La nuova generazione di sviluppatori Apple guarda sempre più all’intelligenza artificiale applicata all’accessibilità. È questo il filo conduttore della Swift Student Challenge 2026, il concorso annuale con cui Apple invita studenti e studentesse di tutto il mondo a creare app playground originali usando Swift. Quest’anno i progetti vincitori sono 350 e arrivano da 37 Paesi e regioni, con soluzioni che spaziano dalla sicurezza in caso di alluvione al supporto per chi convive con tremori, fino all’apprendimento musicale e al public speaking.
Tra i vincitori, 50 sono stati selezionati come Distinguished Winners e invitati a partecipare alla WWDC di giugno ad Apple Park, dove potranno seguire il keynote dal vivo, incontrare esperti e ingegneri Apple e prendere parte a laboratori pratici.
L’accessibilità diventa il terreno più concreto per l’AI
Apple racconta quattro progetti simbolo della competizione: Steady Hands, pitch coach, Asuo e LeViola. In comune hanno un elemento preciso: usare AI, framework Apple e sviluppo mobile per risolvere problemi reali, spesso nati da esperienze personali o da esigenze delle comunità di appartenenza.

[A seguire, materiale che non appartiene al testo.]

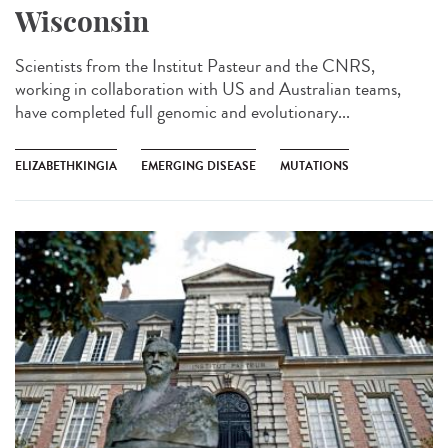
Wisconsin
Scientists from the Institut Pasteur and the CNRS,
working in collaboration with US and Australian teams,
have completed full genomic and evolutionary...
ELIZABETHKINGIA
EMERGING DISEASE
MUTATIONS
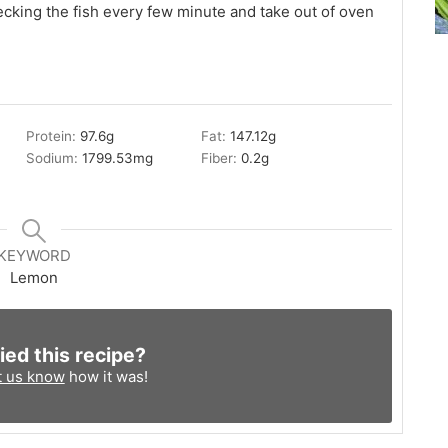
hecking the fish every few minute and take out of oven
Protein:
97.6
g
Fat:
147.12
g
Sodium:
1799.53
mg
Fiber:
0.2
g
KEYWORD
Lemon
ied this recipe?
t us know
how it was!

Susan Prescott, Vice President of Worldwide Developer Relations di Apple, ha sottolineato come i vincitori abbiano sfruttato piattaforme Apple, Swift e strumenti di AI per creare app playground “significativi” oltre che tecnicamente avanzati.
Uno dei progetti più interessanti è Steady Hands, realizzato da Gayatri Goundadkar, studentessa di informatica di 20 anni in India. L’idea nasce dalla nonna, appassionata di pittura Warli, che con l’età ha iniziato ad avere tremori alle mani, perdendo la possibilità di disegnare con continuità.
L’app playground usa la stabilizzazione di Apple Pencil per aiutare persone con tremori a creare opere artistiche. Il sistema analizza i dati di movimento raccolti da iPad e Apple Pencil, identifica frequenza e intensità del tremore e prova a distinguere il gesto intenzionale dal movimento involontario. Per farlo, Goundadkar ha utilizzato tecnologie come PencilKit e Accelerate, con l’obiettivo di far sentire l’utente “artista” e non paziente.
Il tedesco Anton Baranov, 22 anni, ha invece sviluppato pitch coach, un’app pensata per aiutare studenti e professionisti a migliorare le proprie presentazioni. Il progetto nasce da un’osservazione della madre, insegnante di lingue e letteratura: molti studenti conoscono bene l’argomento, ma si bloccano quando devono parlare davanti agli altri.
L’app offre feedback in tempo reale, segnala parole riempitive come “ehm” o “tipo” e monitora anche la postura tramite AirPods. Baranov ha usato il framework Foundation Models di Apple per generare suggerimenti personalizzati e Claude Agent in Xcode 26 per tradurre l’app in 20 lingue. Pubblicata sull’App Store a marzo, pitch coach ha superato i 6.000 download organici.
L’accessibilità assume un significato ancora più urgente con Asuo, app playground progettata da Karen-Happuch Peprah Henneh per le comunità soggette a inondazioni. Il nome significa “acqua che scorre” in twi, lingua diffusa in Ghana, e il progetto nasce dal ricordo delle devastanti alluvioni che colpirono Accra nel 2015.
Asuo fornisce percorsi sicuri in tempo reale nelle aree alluvionate, combinando dati storici, intensità della pioggia e algoritmo di ricerca del percorso. Henneh ha integrato etichette e suggerimenti per VoiceOver, oltre ad avvisi vocali tramite AVSpeechSynthesizer, così da rendere l’app utilizzabile anche da persone cieche o ipovedenti durante una situazione di crisi.
Il quarto progetto raccontato da Apple è LeViola, creato da Yoonjae Joung, studente di informatica di 21 anni. L’idea è nata quando, partendo per un programma di scambio alla New York University, non è riuscito a portare con sé la viola. Da qui ha immaginato un’app capace di rendere più accessibile l’apprendimento dello strumento.
LeViola utilizza la fotocamera e modelli di machine learning on-device per analizzare le articolazioni della mano sinistra e l’angolazione del braccio destro, simulando l’esecuzione dello strumento. Joung ha sperimentato con Create ML e Core ML, dopo essersi avvicinato a Swift anche con il supporto di strumenti AI come Claude, OpenAI Codex e Google Gemini.
La Swift Student Challenge 2026 mostra così una direzione chiara: per molti giovani sviluppatori l’AI non è solo automazione o produttività, ma uno strumento per progettare esperienze più inclusive, capaci di intervenire su bisogni quotidiani, educativi, artistici e perfino di sicurezza pubblica.